AIM
Copy the lines below word for word, starting with the first line and going on through the line that contains "family: Ranidae", including that line.

MATERIAL FOR THIS EXERCISE
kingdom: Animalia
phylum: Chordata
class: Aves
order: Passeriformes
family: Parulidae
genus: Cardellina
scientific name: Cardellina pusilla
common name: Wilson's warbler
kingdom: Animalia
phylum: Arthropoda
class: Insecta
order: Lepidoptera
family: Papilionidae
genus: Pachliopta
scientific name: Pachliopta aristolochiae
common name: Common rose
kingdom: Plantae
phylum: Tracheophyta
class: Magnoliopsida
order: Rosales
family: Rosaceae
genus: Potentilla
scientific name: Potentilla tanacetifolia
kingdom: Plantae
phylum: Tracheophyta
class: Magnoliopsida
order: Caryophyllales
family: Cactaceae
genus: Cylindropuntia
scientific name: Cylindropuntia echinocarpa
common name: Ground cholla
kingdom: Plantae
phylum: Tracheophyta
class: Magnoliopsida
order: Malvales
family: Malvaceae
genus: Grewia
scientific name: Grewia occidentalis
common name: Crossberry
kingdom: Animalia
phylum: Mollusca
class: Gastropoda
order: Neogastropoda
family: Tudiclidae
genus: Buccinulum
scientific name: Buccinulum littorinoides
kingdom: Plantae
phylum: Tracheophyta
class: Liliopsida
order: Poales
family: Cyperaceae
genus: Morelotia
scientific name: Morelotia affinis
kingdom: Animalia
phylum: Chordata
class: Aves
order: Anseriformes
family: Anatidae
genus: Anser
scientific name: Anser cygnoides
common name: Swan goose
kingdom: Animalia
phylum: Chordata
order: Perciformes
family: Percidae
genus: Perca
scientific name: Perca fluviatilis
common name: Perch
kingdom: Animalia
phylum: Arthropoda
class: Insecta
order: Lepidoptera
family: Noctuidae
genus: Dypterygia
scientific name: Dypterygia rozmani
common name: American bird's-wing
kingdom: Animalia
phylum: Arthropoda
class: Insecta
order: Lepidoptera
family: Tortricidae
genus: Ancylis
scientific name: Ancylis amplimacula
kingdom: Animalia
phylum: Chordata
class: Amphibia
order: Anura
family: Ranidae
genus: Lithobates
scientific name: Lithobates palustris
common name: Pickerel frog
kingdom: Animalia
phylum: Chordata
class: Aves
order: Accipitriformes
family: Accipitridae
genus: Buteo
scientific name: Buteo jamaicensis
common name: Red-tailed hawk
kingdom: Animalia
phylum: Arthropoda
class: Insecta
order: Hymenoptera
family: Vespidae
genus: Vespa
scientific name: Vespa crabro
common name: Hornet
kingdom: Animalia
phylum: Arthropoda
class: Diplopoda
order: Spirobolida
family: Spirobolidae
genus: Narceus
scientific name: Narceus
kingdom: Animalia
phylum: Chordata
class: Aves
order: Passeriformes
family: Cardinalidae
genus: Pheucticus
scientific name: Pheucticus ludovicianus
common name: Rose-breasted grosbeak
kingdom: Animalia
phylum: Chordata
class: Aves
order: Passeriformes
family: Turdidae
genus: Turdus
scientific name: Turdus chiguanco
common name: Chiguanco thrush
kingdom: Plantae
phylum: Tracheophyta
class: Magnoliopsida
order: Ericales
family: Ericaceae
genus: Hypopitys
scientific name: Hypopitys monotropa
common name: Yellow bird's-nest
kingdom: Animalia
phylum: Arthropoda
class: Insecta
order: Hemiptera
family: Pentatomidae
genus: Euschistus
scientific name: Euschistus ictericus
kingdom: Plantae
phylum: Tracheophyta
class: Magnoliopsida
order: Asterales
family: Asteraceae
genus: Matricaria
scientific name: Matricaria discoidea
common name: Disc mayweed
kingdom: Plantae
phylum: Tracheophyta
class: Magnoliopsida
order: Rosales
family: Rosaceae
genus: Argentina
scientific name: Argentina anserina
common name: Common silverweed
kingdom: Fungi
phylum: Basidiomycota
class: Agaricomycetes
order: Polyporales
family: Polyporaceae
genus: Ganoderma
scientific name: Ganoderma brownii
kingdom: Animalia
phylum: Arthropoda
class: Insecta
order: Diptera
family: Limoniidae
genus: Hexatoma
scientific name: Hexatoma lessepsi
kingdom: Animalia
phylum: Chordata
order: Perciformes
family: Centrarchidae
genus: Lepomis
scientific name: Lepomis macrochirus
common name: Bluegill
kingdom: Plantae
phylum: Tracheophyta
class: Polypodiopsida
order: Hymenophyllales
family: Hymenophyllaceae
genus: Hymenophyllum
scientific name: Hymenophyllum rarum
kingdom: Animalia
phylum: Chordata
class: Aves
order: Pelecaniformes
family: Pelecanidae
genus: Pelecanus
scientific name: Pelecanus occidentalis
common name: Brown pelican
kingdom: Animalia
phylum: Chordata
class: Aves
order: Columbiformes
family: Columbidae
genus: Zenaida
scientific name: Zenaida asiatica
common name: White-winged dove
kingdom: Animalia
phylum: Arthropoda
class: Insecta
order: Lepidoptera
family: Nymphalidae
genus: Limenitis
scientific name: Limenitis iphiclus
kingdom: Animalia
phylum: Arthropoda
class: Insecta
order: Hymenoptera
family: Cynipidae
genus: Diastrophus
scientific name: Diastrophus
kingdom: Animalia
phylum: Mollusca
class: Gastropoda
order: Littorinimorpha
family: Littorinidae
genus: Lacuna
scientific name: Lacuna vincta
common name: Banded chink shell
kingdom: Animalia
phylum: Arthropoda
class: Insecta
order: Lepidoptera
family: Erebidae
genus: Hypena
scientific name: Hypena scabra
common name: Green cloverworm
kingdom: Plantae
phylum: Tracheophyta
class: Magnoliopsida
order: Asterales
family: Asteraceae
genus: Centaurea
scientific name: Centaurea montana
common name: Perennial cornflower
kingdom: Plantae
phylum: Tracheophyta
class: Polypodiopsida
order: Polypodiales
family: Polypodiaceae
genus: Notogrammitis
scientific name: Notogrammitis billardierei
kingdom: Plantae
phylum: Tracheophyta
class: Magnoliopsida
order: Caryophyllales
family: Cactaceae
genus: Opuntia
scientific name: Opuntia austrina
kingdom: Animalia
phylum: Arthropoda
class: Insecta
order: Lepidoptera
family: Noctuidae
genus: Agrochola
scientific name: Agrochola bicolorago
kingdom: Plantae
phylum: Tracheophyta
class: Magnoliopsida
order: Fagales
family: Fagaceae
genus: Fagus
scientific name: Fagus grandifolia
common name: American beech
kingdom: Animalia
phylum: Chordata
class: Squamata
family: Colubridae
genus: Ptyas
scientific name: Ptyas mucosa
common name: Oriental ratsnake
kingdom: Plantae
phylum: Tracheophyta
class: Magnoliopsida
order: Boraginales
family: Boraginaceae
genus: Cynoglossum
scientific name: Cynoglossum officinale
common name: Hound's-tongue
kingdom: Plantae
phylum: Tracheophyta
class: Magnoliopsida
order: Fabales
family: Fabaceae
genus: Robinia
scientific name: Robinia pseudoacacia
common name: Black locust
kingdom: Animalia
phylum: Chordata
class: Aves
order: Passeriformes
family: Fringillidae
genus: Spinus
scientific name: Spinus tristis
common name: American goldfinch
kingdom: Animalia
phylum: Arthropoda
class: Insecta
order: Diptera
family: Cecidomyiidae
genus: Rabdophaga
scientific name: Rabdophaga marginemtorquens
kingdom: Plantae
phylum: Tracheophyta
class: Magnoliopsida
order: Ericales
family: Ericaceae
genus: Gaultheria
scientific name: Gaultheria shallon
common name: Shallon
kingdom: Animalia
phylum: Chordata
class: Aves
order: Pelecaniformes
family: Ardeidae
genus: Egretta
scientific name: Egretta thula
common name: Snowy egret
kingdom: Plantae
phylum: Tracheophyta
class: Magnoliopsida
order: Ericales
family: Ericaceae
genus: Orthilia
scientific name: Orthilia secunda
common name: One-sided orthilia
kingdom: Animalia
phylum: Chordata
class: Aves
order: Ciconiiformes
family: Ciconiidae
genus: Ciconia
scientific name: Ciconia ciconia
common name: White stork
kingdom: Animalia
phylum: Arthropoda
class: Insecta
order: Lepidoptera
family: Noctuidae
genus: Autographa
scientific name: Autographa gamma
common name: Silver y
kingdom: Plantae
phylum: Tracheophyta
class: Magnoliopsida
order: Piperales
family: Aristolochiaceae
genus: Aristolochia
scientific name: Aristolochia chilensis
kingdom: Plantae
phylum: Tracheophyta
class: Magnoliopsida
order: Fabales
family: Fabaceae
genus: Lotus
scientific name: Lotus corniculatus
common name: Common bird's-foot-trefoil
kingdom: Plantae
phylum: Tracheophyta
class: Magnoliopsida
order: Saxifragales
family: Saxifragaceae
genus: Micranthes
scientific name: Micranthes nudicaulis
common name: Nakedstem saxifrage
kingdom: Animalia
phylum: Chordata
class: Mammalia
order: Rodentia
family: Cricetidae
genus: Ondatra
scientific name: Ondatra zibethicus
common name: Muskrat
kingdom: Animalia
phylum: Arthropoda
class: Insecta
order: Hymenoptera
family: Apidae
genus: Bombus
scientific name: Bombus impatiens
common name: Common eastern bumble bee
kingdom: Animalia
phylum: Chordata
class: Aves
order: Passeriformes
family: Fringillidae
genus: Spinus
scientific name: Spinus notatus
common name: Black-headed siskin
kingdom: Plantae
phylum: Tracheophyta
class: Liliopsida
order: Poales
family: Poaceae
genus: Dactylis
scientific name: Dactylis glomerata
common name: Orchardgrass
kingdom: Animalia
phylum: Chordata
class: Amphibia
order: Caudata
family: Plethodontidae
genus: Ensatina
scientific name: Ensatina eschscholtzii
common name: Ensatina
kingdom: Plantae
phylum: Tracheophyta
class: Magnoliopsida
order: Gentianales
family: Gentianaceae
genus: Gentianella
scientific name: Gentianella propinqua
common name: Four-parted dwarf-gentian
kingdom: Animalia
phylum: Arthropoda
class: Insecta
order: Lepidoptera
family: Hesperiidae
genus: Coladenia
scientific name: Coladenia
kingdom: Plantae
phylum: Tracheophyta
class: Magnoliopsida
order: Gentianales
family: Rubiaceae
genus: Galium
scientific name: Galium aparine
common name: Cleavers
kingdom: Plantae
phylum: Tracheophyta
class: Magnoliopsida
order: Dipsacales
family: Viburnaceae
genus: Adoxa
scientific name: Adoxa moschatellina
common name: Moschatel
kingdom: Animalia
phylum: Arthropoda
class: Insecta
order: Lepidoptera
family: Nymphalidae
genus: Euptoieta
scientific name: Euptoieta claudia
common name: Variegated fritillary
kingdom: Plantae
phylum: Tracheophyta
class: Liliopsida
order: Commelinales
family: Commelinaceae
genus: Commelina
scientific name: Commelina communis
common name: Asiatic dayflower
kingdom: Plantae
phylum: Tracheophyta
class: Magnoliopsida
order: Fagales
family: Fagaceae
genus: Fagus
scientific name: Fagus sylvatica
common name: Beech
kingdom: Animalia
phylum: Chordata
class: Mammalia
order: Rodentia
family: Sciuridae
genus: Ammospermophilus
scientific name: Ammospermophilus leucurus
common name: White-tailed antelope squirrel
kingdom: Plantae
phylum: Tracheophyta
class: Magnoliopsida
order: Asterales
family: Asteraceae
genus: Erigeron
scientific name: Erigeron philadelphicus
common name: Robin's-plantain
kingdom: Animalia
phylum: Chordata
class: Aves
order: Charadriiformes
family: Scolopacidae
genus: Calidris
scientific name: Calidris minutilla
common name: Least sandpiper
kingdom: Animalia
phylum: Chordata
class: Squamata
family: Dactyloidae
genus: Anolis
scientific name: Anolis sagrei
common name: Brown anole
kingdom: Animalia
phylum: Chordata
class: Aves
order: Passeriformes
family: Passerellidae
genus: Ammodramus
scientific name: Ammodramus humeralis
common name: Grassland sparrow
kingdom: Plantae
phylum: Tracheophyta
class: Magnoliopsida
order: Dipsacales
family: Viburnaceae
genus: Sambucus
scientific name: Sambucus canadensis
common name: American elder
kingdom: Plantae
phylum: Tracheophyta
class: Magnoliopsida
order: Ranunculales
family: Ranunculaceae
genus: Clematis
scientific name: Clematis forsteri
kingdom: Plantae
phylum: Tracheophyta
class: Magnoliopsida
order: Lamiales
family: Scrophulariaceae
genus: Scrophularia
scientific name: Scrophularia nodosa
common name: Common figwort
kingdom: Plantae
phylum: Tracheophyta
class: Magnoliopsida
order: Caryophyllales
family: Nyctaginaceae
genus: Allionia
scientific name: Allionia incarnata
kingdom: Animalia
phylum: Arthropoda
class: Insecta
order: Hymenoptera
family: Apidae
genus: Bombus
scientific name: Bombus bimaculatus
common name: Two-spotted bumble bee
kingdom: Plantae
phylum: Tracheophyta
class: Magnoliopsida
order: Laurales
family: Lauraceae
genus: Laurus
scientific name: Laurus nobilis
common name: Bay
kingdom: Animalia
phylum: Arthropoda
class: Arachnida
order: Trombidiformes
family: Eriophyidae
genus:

OUTPUT
kingdom: Animalia
phylum: Chordata
class: Aves
order: Passeriformes
family: Parulidae
genus: Cardellina
scientific name: Cardellina pusilla
common name: Wilson's warbler
kingdom: Animalia
phylum: Arthropoda
class: Insecta
order: Lepidoptera
family: Papilionidae
genus: Pachliopta
scientific name: Pachliopta aristolochiae
common name: Common rose
kingdom: Plantae
phylum: Tracheophyta
class: Magnoliopsida
order: Rosales
family: Rosaceae
genus: Potentilla
scientific name: Potentilla tanacetifolia
kingdom: Plantae
phylum: Tracheophyta
class: Magnoliopsida
order: Caryophyllales
family: Cactaceae
genus: Cylindropuntia
scientific name: Cylindropuntia echinocarpa
common name: Ground cholla
kingdom: Plantae
phylum: Tracheophyta
class: Magnoliopsida
order: Malvales
family: Malvaceae
genus: Grewia
scientific name: Grewia occidentalis
common name: Crossberry
kingdom: Animalia
phylum: Mollusca
class: Gastropoda
order: Neogastropoda
family: Tudiclidae
genus: Buccinulum
scientific name: Buccinulum littorinoides
kingdom: Plantae
phylum: Tracheophyta
class: Liliopsida
order: Poales
family: Cyperaceae
genus: Morelotia
scientific name: Morelotia affinis
kingdom: Animalia
phylum: Chordata
class: Aves
order: Anseriformes
family: Anatidae
genus: Anser
scientific name: Anser cygnoides
common name: Swan goose
kingdom: Animalia
phylum: Chordata
order: Perciformes
family: Percidae
genus: Perca
scientific name: Perca fluviatilis
common name: Perch
kingdom: Animalia
phylum: Arthropoda
class: Insecta
order: Lepidoptera
family: Noctuidae
genus: Dypterygia
scientific name: Dypterygia rozmani
common name: American bird's-wing
kingdom: Animalia
phylum: Arthropoda
class: Insecta
order: Lepidoptera
family: Tortricidae
genus: Ancylis
scientific name: Ancylis amplimacula
kingdom: Animalia
phylum: Chordata
class: Amphibia
order: Anura
family: Ranidae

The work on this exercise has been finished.